▶ **EXTRAHIERTER TEXT**:
·····
Die Pflege der Infrastruktur von Straße und Schiene war über Jahre hinweg chronisch unterfinanziert – die Daehre-Kommission und die Bodewig-Kommission sehen den Finanzbedarf bundesweit bei jährlich über 7 Milliarden Euro, die Hälfte davon entfällt auf die kommunale Ebene.

Maly: „Eine Verlängerung des Gemeindeverkehrsfinanzierungsgesetzes über 2019 hinaus ist dringend nötig, weil niemand weiß, wie eine Großstadt 2020, 2021 oder 2022 überhaupt ein großes Nahverkehrsprojekt anpacken kann. Schon allein die Planungszeiten für Großprojekte beim Straßenbau, beim Bau von U-Bahnen, Straßenbahnlinien oder S-Bahnen haben einen enormen Vorlauf, und auch die Bauzeiten reichen über lange Zeiträume von Jahren. Die Kommunen brauchen Planungssicherheit über 2019 hinaus, ansonsten droht ein völliger Stillstand bei Großprojekten.“

Der Finanzbedarf für die kommunale Verkehrsinfrastruktur ist enorm. Daher fordert der Bayerische Städtetag eine Verlängerung der Bundesförderung über 2019 hinaus und eine Aufstockung von 1,33 auf 1,96 Milliarden Euro bundesweit jährlich für kommunalen Straßenbau und öffentlichen Nahverkehr.

Maly: „Die Sanierung von Bahnstrecken, Haltestellen, Tunnel, Brücken und Straßen ist aufwändig, teuer, lästig für Anlieger und Fahrer. Aber wir müssen das Problem angehen, denn wir leben schon zu lange von der Substanz und rutschen damit in immer gravierendere Probleme. Wenn die Verkehrsadern nicht mehr fließen, droht dem Land ein Verkehrsinfarkt. Die Kommunen brauchen eine dauerhafte Finanzierung der Verkehrsinfrastruktur.“

Jenseits aller Kommissionen und Experten-Schätzungen fällt auch Laien auf, wenn die alte Eisenbahn-Stahlbrücke sanierungsbedürftig ist, wenn Straßenbrücken oder Tunnel marode sind. Fahrer klagen, wenn ihre Autos und Laster über Schlaglöcher rumpeln. Haltestellen, Gleisanlagen und Weichen von S-Bahnen, U-Bahnen und Trambahnen sind im Lauf der Jahrzehnte abgenutzt worden.
·····
▶ **IHRE AUFGABEN**:
(a) Erklären Sie anhand des Texts zur Verkehrsinfrastruktur, weshalb Maly eine Verlängerung des Gemeindeverkehrsfinanzierungsgesetzes über 2019 hinaus für dringend nötig hält.
(b) Zählen Sie alle Anlagen auf, die Maly im Text zur Verkehrsinfrastruktur in dem Satz nennt, der mit „Die Sanierung von“ beginnt.
(c) Auf welchen jährlichen Betrag soll die Bundesförderung für kommunalen Straßenbau und öffentlichen Nahverkehr laut dem Text zur Verkehrsinfrastruktur nach der Forderung des Bayerischen Städtetags aufgestockt werden?

▶ **MATERIAL**:
·····
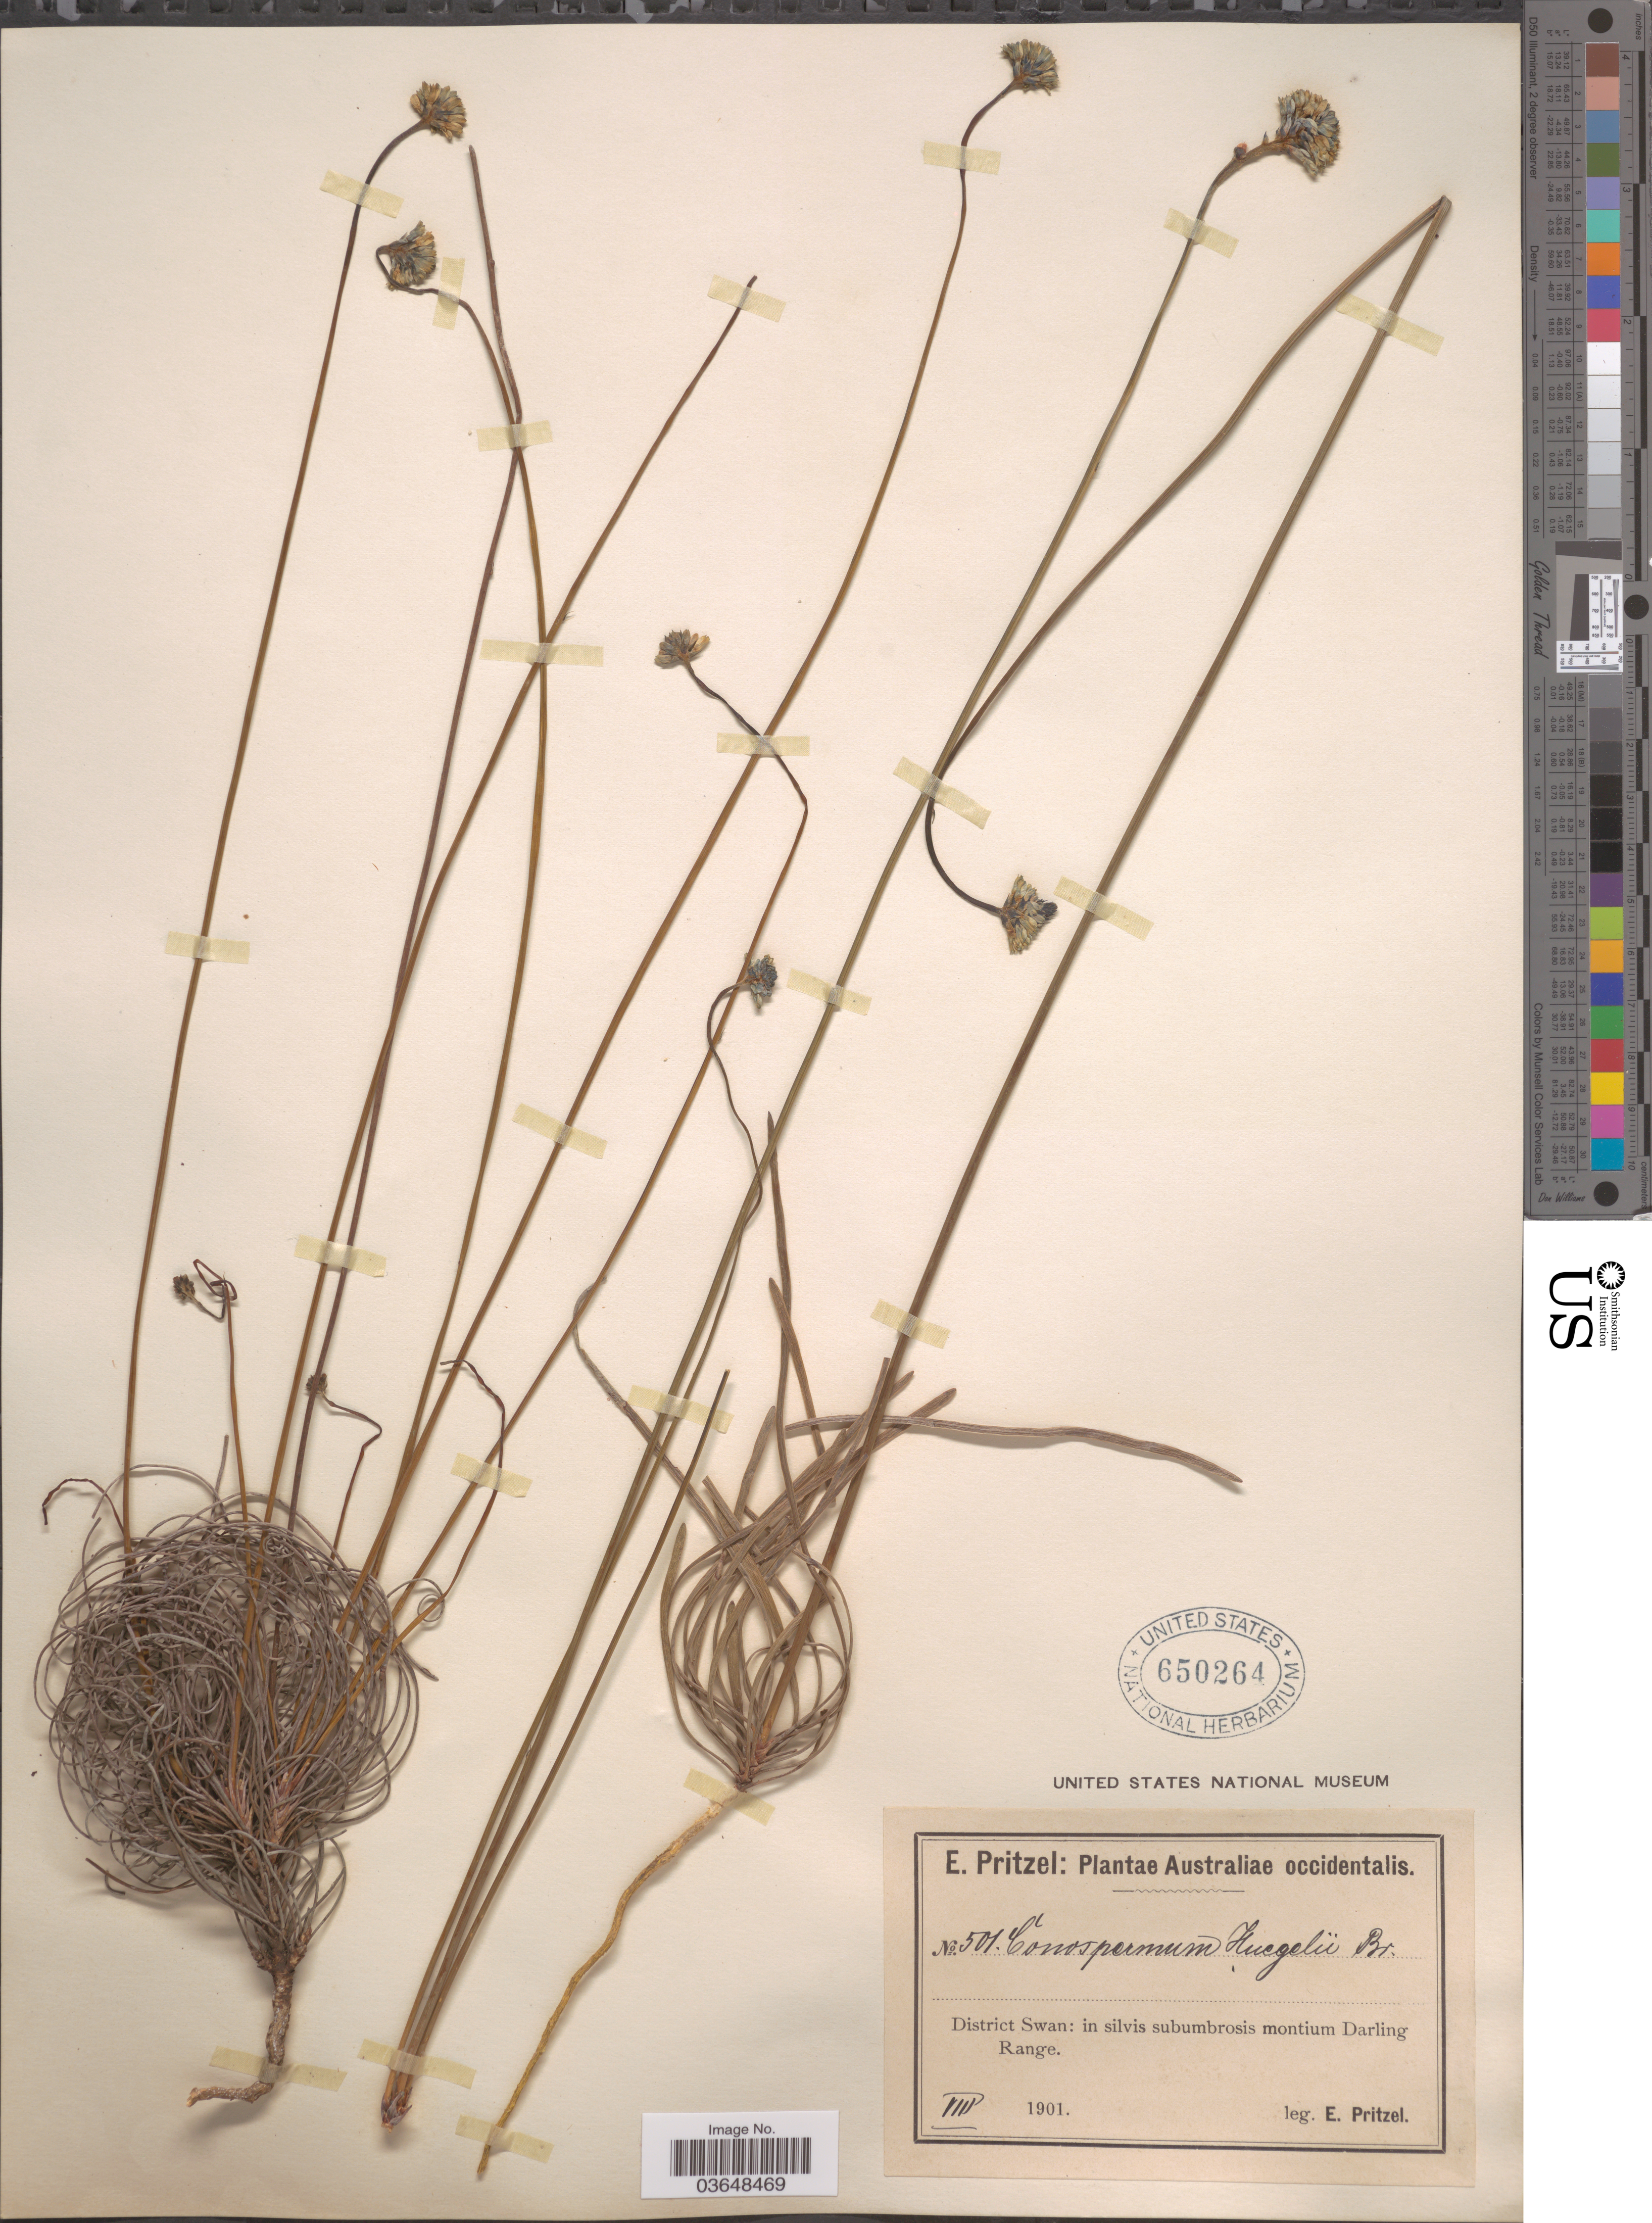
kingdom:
·····
▶ **LÖSUNGEN NACHEINANDER**:
(a) Niemand weiß, wie eine Großstadt 2020, 2021 oder 2022 überhaupt ein großes Nahverkehrsprojekt anpacken kann. Großprojekte im Straßen-, U-Bahn-, Straßenbahn- und S-Bahn-Bau haben lange Planungszeiten und erstrecken sich über Jahre. Ohne Planungssicherheit über 2019 hinaus droht den Kommunen ein völliger Stillstand bei Großprojekten.

(b) Bahnstrecken, Haltestellen, Tunnel, Brücken, Straßen

(c) Von 1,33 auf 1,96 Milliarden Euro bundesweit jährlich.